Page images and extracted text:

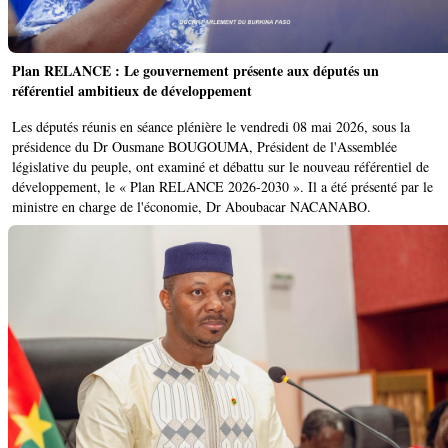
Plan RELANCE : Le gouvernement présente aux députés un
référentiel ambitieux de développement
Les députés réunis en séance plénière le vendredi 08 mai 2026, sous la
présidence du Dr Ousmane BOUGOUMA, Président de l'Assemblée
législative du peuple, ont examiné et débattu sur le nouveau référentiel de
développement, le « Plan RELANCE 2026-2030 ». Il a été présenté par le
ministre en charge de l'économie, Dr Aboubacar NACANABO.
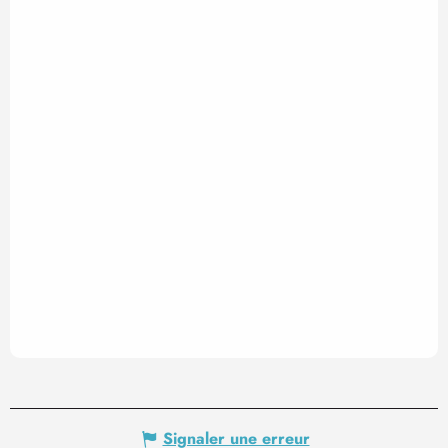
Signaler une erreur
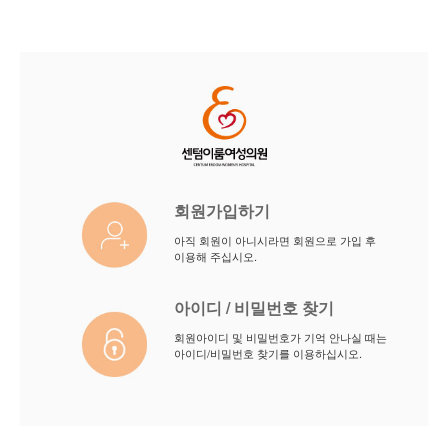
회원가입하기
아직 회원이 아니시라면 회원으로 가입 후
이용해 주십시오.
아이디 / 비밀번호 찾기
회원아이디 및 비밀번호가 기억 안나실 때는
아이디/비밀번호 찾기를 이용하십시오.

...

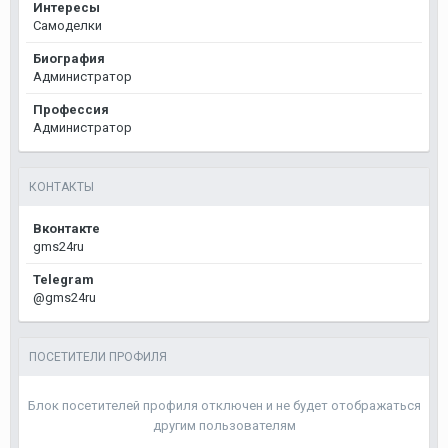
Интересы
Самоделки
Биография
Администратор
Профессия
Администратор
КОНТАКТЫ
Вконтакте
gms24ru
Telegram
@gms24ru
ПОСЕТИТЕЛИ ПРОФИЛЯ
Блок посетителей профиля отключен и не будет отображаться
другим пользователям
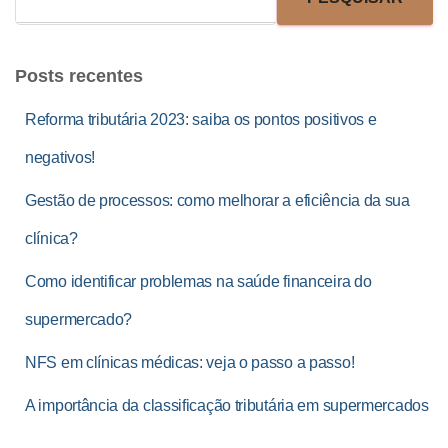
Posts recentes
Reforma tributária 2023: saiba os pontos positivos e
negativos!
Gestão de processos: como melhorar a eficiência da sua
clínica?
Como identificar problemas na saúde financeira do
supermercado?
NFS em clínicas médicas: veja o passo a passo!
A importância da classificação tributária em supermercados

§ Task objective
Could you set down, word for word, only the lines above from the line with "Como identificar problemas" to the line with "A importância da", including both?

§ Solution for this exercise
Como identificar problemas na saúde financeira do
supermercado?
NFS em clínicas médicas: veja o passo a passo!
A importância da classificação tributária em supermercados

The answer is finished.